9 yıldır Ankara Adliyesi’nin koridorları, 10 Ekim katliamının hesabını sorma sesleriyle inliyor. Adliyenin en büyük salonunun aradan geçen 9 yıla rağmen dolması, her duruşmanın ilgiyle izlenmesi, bu mücadelenin güçten düşmemesinin tek bir sebebi var: Örgütlü mücadele. Hayatını kaybedenlerin yakınları ve yaralıların kurduğu 10 Ekim Derneği, hangi siyasetten olursa olsun mağdurların buluştuğu ve birlikte hareket etme iradesini ortaya koyduğu, her bir üyenin bir diğerinin yarasını sararken mücadelesine de omuz verdiği çok kıymetli bir birliktelik. Bu nedenle, bu katliam mücadelesinin siyasi partiler düzeyinde bir sahibi yoktur, olamaz.
HER ŞEY HAFIZAMIZDA
Üyelerini yitirsin ya da yitirmesin, o gün o meydanda bulunan her siyasi partinin genel başkanlık dahil çeşitli düzeylerde temsilcileri 9 yıldır istikrarla duruşmaları takip etti, anmalara ve diğer etkinliklere katıldı, mücadelenin bir parçası oldu. Ancak her ne kadar milletvekili düzeyinde duruşmalar takip edilse de ne Kemal Kılıçdaroğlu ne de Özgür Özel, genel başkan olarak duruşma salonuna gelerek söz almadılar. Kararın verileceği duruşmadan önce, Avukat komisyonu olarak karar duruşmasında vekillerin yerine asılların konuşması kararı alınca genel başkan düzeyinde duruşmaya hiç katılmamış olan CHP ile de görüşmek istedik. Komisyon üyesi biz avukatları, verdiği randevu saatinden sonra da 2 saat kadar bekleten Özgür Özel’le buluşamadan kapıdan ayrıldık! Ardından bir “kusura bakmayın” sözü dahi duyamadık. Şimdi bu mücadeleyi verenlerle sürekli iletişim halinde olduğunu söylüyor ya… Hafızada bu da dursun.

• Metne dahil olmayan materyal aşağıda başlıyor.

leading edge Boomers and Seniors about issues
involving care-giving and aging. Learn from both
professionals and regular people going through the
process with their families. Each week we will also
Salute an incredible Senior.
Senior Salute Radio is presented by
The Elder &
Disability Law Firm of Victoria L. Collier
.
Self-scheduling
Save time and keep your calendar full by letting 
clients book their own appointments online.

Bu en hafif tabiriyle nezaketsizliğin ardından, karar duruşması öncesi dernek tarafından organize edilen yemeğe geleceğini öğrendik. Sözü uzatmadan söyleyelim: Tıpkı heykel açılışı gibi orada da şartları olmuş: “En son ben konuşurum”. Öylesi bir ortama, katliam mağdurlarının sofralarını paylaştığı bir salona bile “koruma ordusuyla” girmesi, konuşmasını yapıp ayrılması ise yine hafızalarda… Sahnede “Kuvvetli bir heyetle 10 Ekim Ankara Katliamı Davası’nın karar duruşmasında olacağız.” diyen Özel ertesi gün olan duruşmaya geldi mi peki? Hayır!

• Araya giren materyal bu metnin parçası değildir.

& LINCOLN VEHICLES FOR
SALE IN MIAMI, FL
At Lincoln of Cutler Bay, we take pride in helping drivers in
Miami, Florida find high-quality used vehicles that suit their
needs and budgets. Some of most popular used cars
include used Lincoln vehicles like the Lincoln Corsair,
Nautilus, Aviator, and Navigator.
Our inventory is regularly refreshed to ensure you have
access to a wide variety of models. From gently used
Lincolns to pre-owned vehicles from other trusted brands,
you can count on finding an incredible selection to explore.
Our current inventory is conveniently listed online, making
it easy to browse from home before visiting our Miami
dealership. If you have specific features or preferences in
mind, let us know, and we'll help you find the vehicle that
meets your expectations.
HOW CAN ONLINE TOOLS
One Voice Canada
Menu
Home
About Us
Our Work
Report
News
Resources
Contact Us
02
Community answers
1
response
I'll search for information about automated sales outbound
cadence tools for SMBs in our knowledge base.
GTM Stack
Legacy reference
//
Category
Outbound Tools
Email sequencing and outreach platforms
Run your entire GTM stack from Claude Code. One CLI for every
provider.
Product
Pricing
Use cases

Örgütünün üyelerinin devlet aklı ve IŞİD eliyle öldürüldüğü davanın karar duruşmasında olmayan Özgür Özel, o dönemde Sinan Ateş cinayeti duruşmalarında Kılıçdaroğlu ile koltuk yarışı yapmakla meşguldü. Her ikisi de her detayına hakim oldukları dava dosyasının her duruşmasına katıldı; Ateş ailesinin yaşlı gözlerini silme, cinayeti aydınlatma da dahil büyük sözler verdiler.
Yalnız Özel’de değil, bir çift söz de Kılıçdaroğlu’na. Hiçbir duruşmasına katılmadığı 10 Ekim davasına dair kılını kıpırdatmayan eski başkan, katliamın hemen ardından dönemin Başbakanı Ahmet Davutoğlu ile görüştü ve "İçeride konuşulanları dışarıda anlatsam Davutoğlu zor durumda kalır. Ama devlet terbiyem buna izin vermediği için hiçbir konuyu dışarıda anlatmadım. Ama Sayın Davutoğu içeride konuşulanları, IŞİD bağlantılarını Kılıçdaroğlu anlatabilir derse ben anlatırım. Kim zor durumda kalırmış çok daha net çıkar ortaya." dedi. CHP hiç kendi başkanına ne olduğunu sordu mu, bilmiyoruz. Biz sorduk. Komisyon olarak karar duruşmasından önce randevu talep ettiğimiz Kılıçdaroğlu’na “Bildiğiniz neydi?” dedik. Bize özetle, kendisine iletilen bir fotoğrafla faillerden birinin aslında izlendiğinin anlaşıldığını, bunu da Davutoğlu’na bildirdiğini ancak başka bir şey bilmediğini söyledi. Sinan Ateş cinayetinde sergilenen bu adalet dağıtıcı performansı, 10 Ekim katliamında göstermeyen her iki genel başkan da bizim nezdimizde bu mücadelenin bir parçası değildir ve hiçbir zaman olmamıştır.
SESİMİZİ SUSTURMAYA ÇALIŞANLARIN YERİ KARŞIMIZDIR
Bu katliamın aydınlatılması için takvimi geldikçe konuşanların, bugün sağcı belediye başkanlarını üzmemek uğruna hiçbir yerinde olmadıkları bu mücadelenin sahibi gibi görünmeye çalışması ve bunu lütufkarca yapması, korkusuzca söylemek gerekir ki hadsizliktir. Bu mücadele en başından bu yana eşitler arası, hiçbir kimliğin öne çıkmadığı, birinin diğerini domine etmediği, meydanlara kurulan kürsülerde hiyerarşi kurulmadığı bir mücadeledir. Ve CHP'nin taban örgütü de 9 yıldır bu mücadelenin eşit bir parçası olmuştur. Ancak genel başkan Özel’in “iktidar sarhoşluğuyla” sergilediği bu tavır, bu mücadelede yer bulamaz. Oylarını arttırmak üzere yapılan katliama karşı yürütülen bu mücadele, “3 puan öndeyiz” diyenlerin ellerine elbette teslim edilmeyecek.
Bu mücadeleyle, devletin resmi üniformalılarının nasıl katillere yol verdiği açığa çıkmışken, Özel’in olay mahalinde “birileri” diyerek işaret ettiği ama “Sakın resmi polisten bahsettiğimi sanmayın” sözleriyle gerçeği bulandırmasına “katil devlettir” diyenler müsaade etmeyecek. Failleri anarken “Bu katliamdan kimin istifade ettiğine de bir gün bakacağız” deyip adaleti mahşere bırakma iradesine, 9 yıldır “adalet de barış da hemen şimdi” diyenlerin sözü yenilmeyecek.
10 Ekim katliamı mücadelesi, kelimenin her anlamıyla tırnaklarla kazınarak yürütüldü. Ne kaybettiysek birlikte ne kazandıysak birlikte kazandık. Bir kurtarıcıya ihtiyaç duymayan mücadeleciler, emeklerini kimsenin iktidar hırsına heba etmeyecektir. Yanımızda yürümek isteyene yolumuz açık, ancak bu sesi susturmaya çalışanlar tam da karşımızda.